On 23 Mar 2015, at 13:56, Brad Jorsch (Anomie) <bjorsch@wikimedia.org> wrote:

On Mon, Mar 23, 2015 at 3:08 AM, Krinkle <krinklemail@gmail.com> wrote:
Nothing is loaded by default.

If you make use of interfaces provided by a module, you must add a dependency on that module.

I must have misunderstood something. If all dependencies have to be declared then why does ResourcesTest::testIllegalDependencies() explicitly complain about 'jquery' and 'mediawiki'?


jquery and mediawiki are not modules. They are raw files leveraging parts of ResourceLoader to deliver itself. Obviously it can't load itself, so it wouldn't make sense as a dependency. It's part of the base environment. If you're registering a module and managed to get it loaded, by definition it must already be there.

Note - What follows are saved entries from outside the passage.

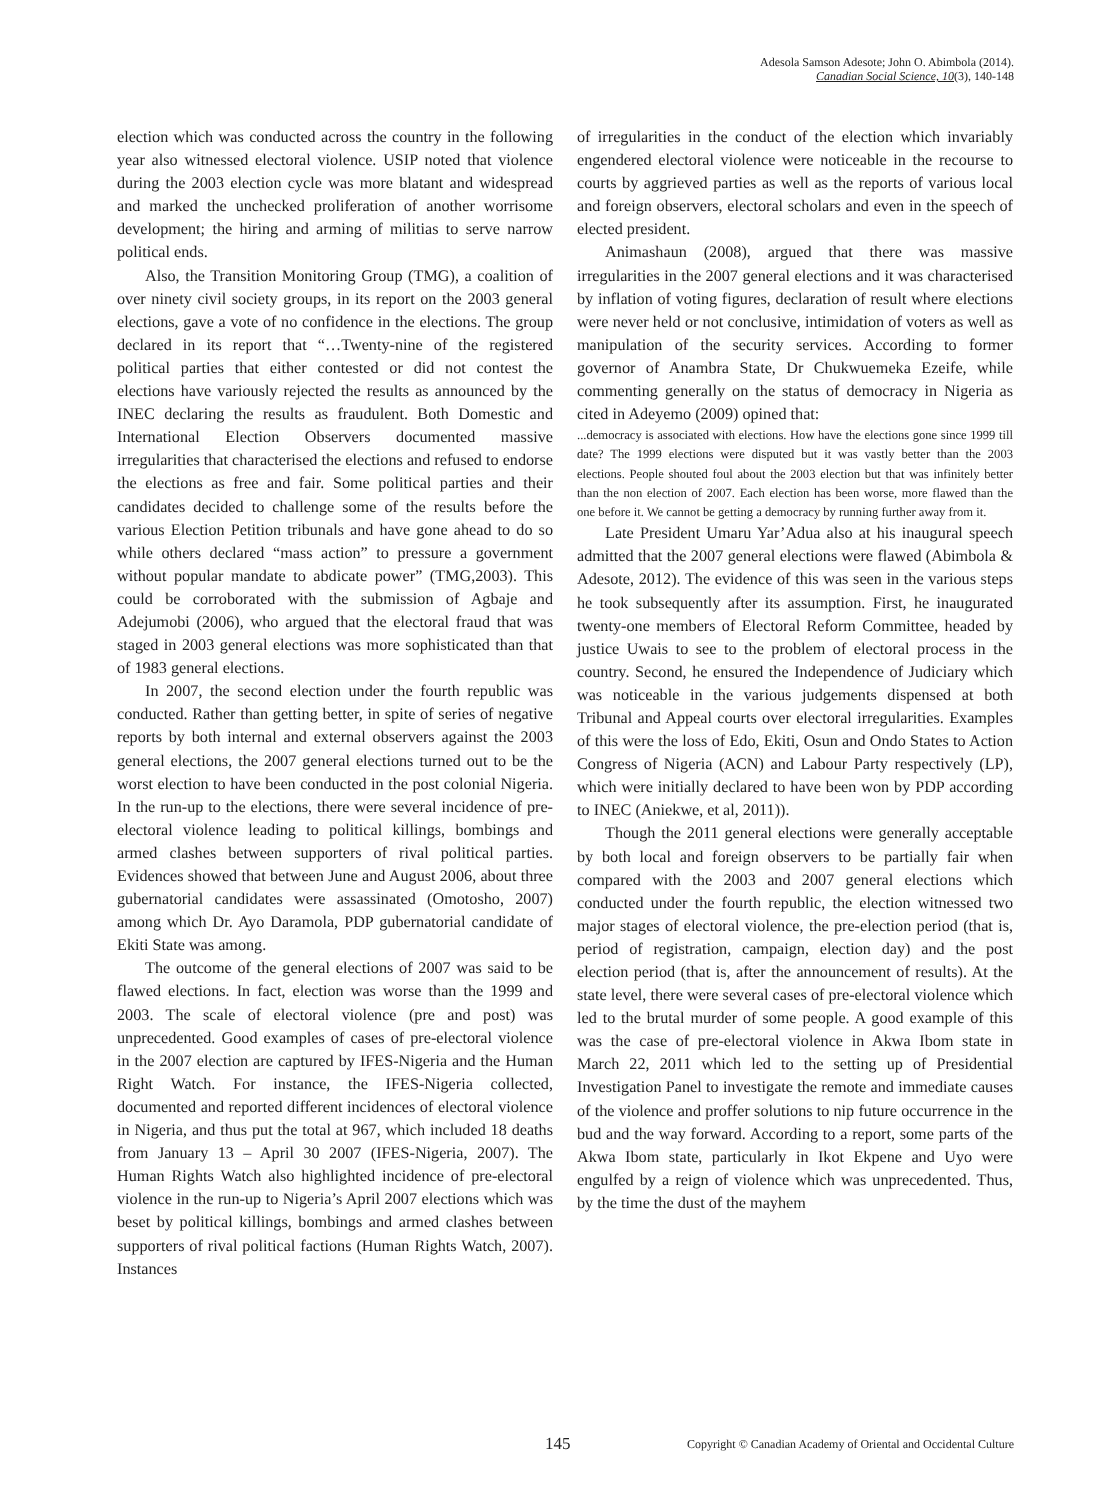Adesola Samson Adesote; John O. Abimbola (2014).
Canadian Social Science, 10(3), 140-148
election which was conducted across the country in the following year also witnessed electoral violence. USIP noted that violence during the 2003 election cycle was more blatant and widespread and marked the unchecked proliferation of another worrisome development; the hiring and arming of militias to serve narrow political ends.
Also, the Transition Monitoring Group (TMG), a coalition of over ninety civil society groups, in its report on the 2003 general elections, gave a vote of no confidence in the elections. The group declared in its report that “…Twenty-nine of the registered political parties that either contested or did not contest the elections have variously rejected the results as announced by the INEC declaring the results as fraudulent. Both Domestic and International Election Observers documented massive irregularities that characterised the elections and refused to endorse the elections as free and fair. Some political parties and their candidates decided to challenge some of the results before the various Election Petition tribunals and have gone ahead to do so while others declared “mass action” to pressure a government without popular mandate to abdicate power” (TMG,2003). This could be corroborated with the submission of Agbaje and Adejumobi (2006), who argued that the electoral fraud that was staged in 2003 general elections was more sophisticated than that of 1983 general elections.
In 2007, the second election under the fourth republic was conducted. Rather than getting better, in spite of series of negative reports by both internal and external observers against the 2003 general elections, the 2007 general elections turned out to be the worst election to have been conducted in the post colonial Nigeria. In the run-up to the elections, there were several incidence of pre-electoral violence leading to political killings, bombings and armed clashes between supporters of rival political parties. Evidences showed that between June and August 2006, about three gubernatorial candidates were assassinated (Omotosho, 2007) among which Dr. Ayo Daramola, PDP gubernatorial candidate of Ekiti State was among.
The outcome of the general elections of 2007 was said to be flawed elections. In fact, election was worse than the 1999 and 2003. The scale of electoral violence (pre and post) was unprecedented. Good examples of cases of pre-electoral violence in the 2007 election are captured by IFES-Nigeria and the Human Right Watch. For instance, the IFES-Nigeria collected, documented and reported different incidences of electoral violence in Nigeria, and thus put the total at 967, which included 18 deaths from January 13 – April 30 2007 (IFES-Nigeria, 2007). The Human Rights Watch also highlighted incidence of pre-electoral violence in the run-up to Nigeria’s April 2007 elections which was beset by political killings, bombings and armed clashes between supporters of rival political factions (Human Rights Watch, 2007). Instances
of irregularities in the conduct of the election which invariably engendered electoral violence were noticeable in the recourse to courts by aggrieved parties as well as the reports of various local and foreign observers, electoral scholars and even in the speech of elected president.
Animashaun (2008), argued that there was massive irregularities in the 2007 general elections and it was characterised by inflation of voting figures, declaration of result where elections were never held or not conclusive, intimidation of voters as well as manipulation of the security services. According to former governor of Anambra State, Dr Chukwuemeka Ezeife, while commenting generally on the status of democracy in Nigeria as cited in Adeyemo (2009) opined that:
...democracy is associated with elections. How have the elections gone since 1999 till date? The 1999 elections were disputed but it was vastly better than the 2003 elections. People shouted foul about the 2003 election but that was infinitely better than the non election of 2007. Each election has been worse, more flawed than the one before it. We cannot be getting a democracy by running further away from it.
Late President Umaru Yar’Adua also at his inaugural speech admitted that the 2007 general elections were flawed (Abimbola & Adesote, 2012). The evidence of this was seen in the various steps he took subsequently after its assumption. First, he inaugurated twenty-one members of Electoral Reform Committee, headed by justice Uwais to see to the problem of electoral process in the country. Second, he ensured the Independence of Judiciary which was noticeable in the various judgements dispensed at both Tribunal and Appeal courts over electoral irregularities. Examples of this were the loss of Edo, Ekiti, Osun and Ondo States to Action Congress of Nigeria (ACN) and Labour Party respectively (LP), which were initially declared to have been won by PDP according to INEC (Aniekwe, et al, 2011)).
Though the 2011 general elections were generally acceptable by both local and foreign observers to be partially fair when compared with the 2003 and 2007 general elections which conducted under the fourth republic, the election witnessed two major stages of electoral violence, the pre-election period (that is, period of registration, campaign, election day) and the post election period (that is, after the announcement of results). At the state level, there were several cases of pre-electoral violence which led to the brutal murder of some people. A good example of this was the case of pre-electoral violence in Akwa Ibom state in March 22, 2011 which led to the setting up of Presidential Investigation Panel to investigate the remote and immediate causes of the violence and proffer solutions to nip future occurrence in the bud and the way forward. According to a report, some parts of the Akwa Ibom state, particularly in Ikot Ekpene and Uyo were engulfed by a reign of violence which was unprecedented. Thus, by the time the dust of the mayhem
145 Copyright © Canadian Academy of Oriental and Occidental Culture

Similar to how websites using RequireJS wouldn't have one add a dependency on "requirejs" on every module that calls require() somewhere. Granted, our base module provides a fair bit more than just mw.loader but the paradigm does apply.

We could refer to them as the "base" environment. But not "default" or "modules", that would understandably be confusing.

-- Krinkle

PS: In theory one could make them no-ops removed at run time server-side, but would just be wasted efforts for developer and server. I won't make the same mistake most C-family language designers made when allowing the curly brace to be placed either at the end or on the next line. We could've done it the way of needing to depend on jquery, but we didn't. Better one way consistent, than two ways (which isn't a way). A minor confusion here and there is I think worth it, compared to the wasted efforts, bikeshedding  and stronger confusion about why they are and sometimes aren't.